Though he was known to be his father’s favorite, he complained bitterly about his older brother, unable to accept the unfairness that Miguel should be older, larger, and farther along in the world. “My brother wastes his time studying Jewish books,” he would tell us in conspiratorial whispers, as if the rest of us were not secreted away by our fathers and taught forbidden things by candlelight. “My brother thinks himself a man already,” Daniel complained. “He is always after the serving girls.”
Daniel would have studied Torah if only to prove himself his brother’s master. He would have chased girls though he knew not what to do with them, if only to prove he could catch where his brother could not. The idea was absurd. Miguel had a quicker mind than Daniel, and his appearance was far more pleasing to the ladies. Still, Daniel could never forgive the slight of being born second.
I can recall that when I was but twelve years of age, only a few months before we fled Lisbon, Daniel came to us and said he had a trick he wanted to play. His older brother had spirited a kitchen girl away into a quiet closet in their house, and he thought it would be amusing to expose them.

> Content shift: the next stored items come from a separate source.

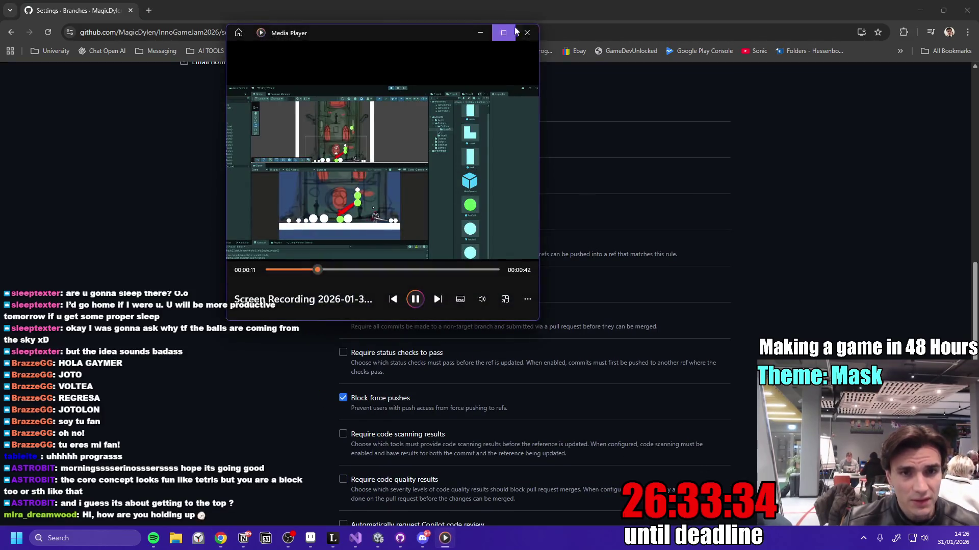
click(532, 30)
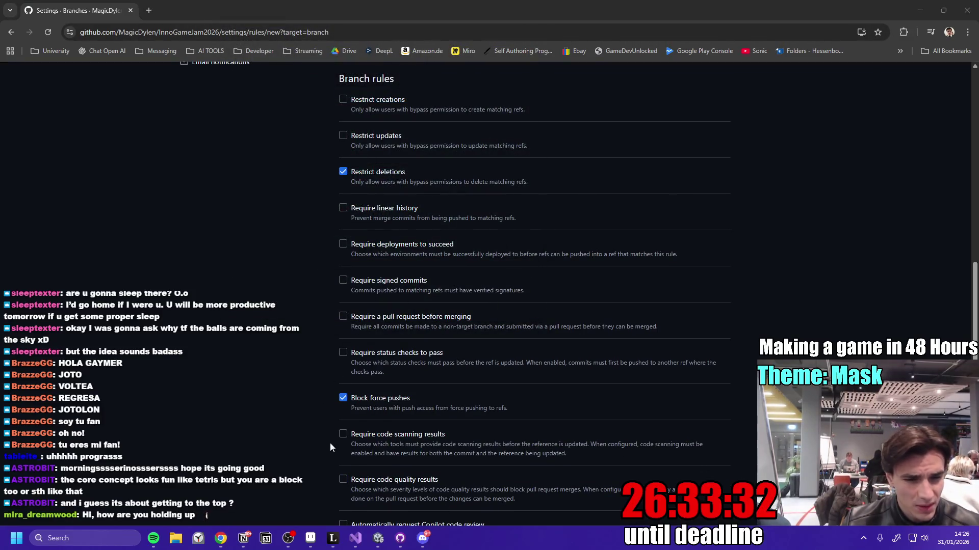
click(400, 540)
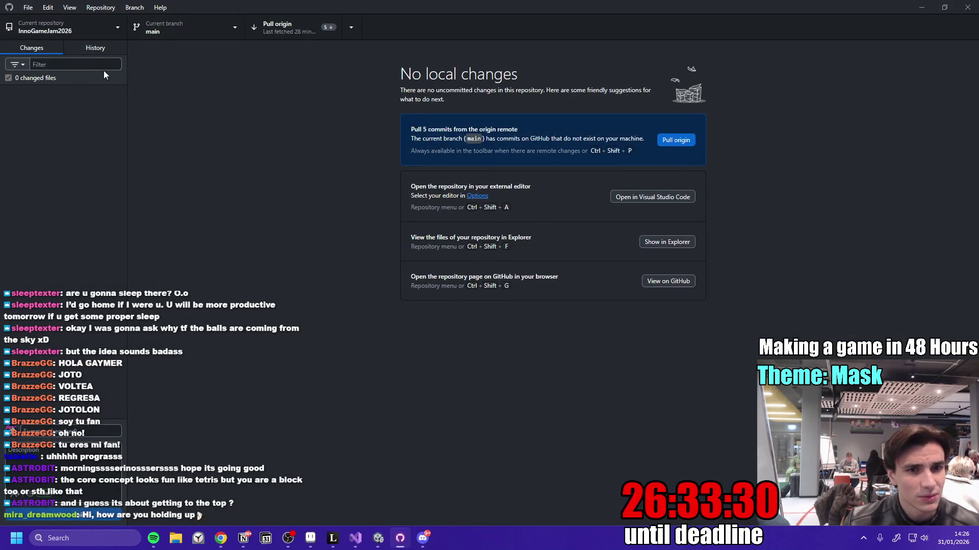
- Pull the 5 new commits from origin and widen the History list to read titles
click(287, 29)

Of course it was a foolish thing to do, but we were children and doing foolish things had a great deal of appeal. We followed Daniel into his father’s house and then up three flights of stairs until we stopped outside an old door that sat crooked on its hinges. Daniel signaled for us to be quiet and then threw open the door.

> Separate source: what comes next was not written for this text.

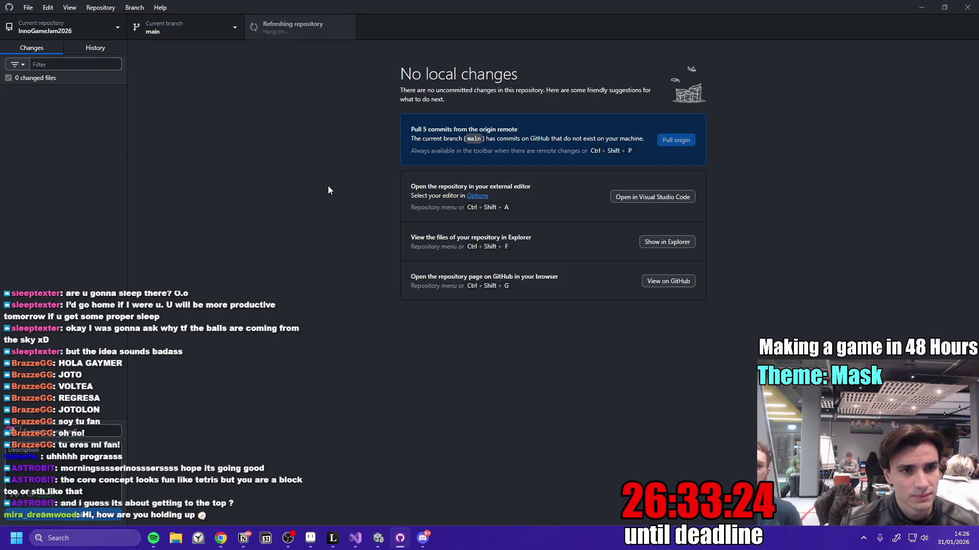
click(99, 48)
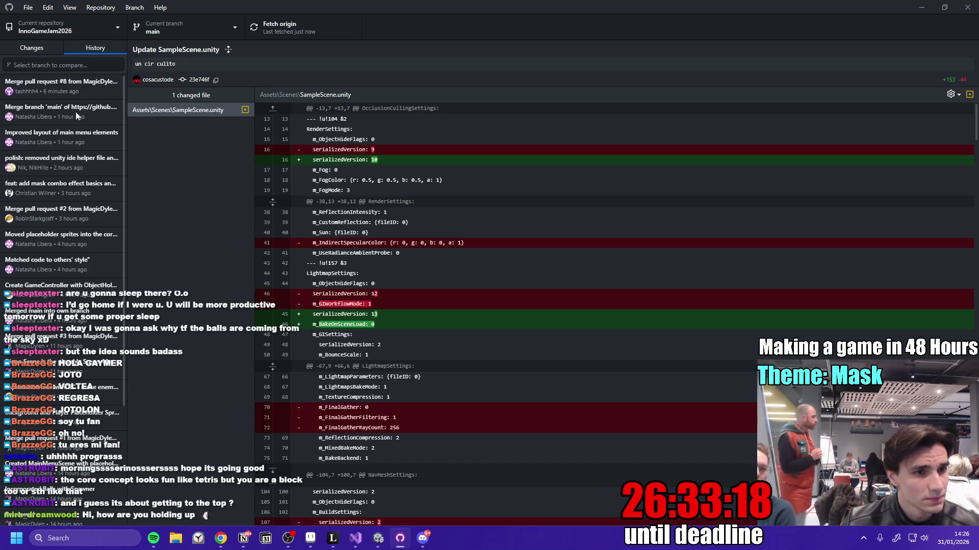
drag(128, 173, 216, 180)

There we saw Miguel sitting on a cushion with a serving girl no more than his own age. Her dress was in a state of disrepair, and it was clear she had been behaving as no good girl ought. The two of them reacted to our presence with utter confusion, and in truth we reacted in utter confusion too. The girl attempted to lower her skirts and close her bodice in a single gesture and, frustrated at her efforts, broke into tears. She called upon the Virgin’s mercy. She was undone.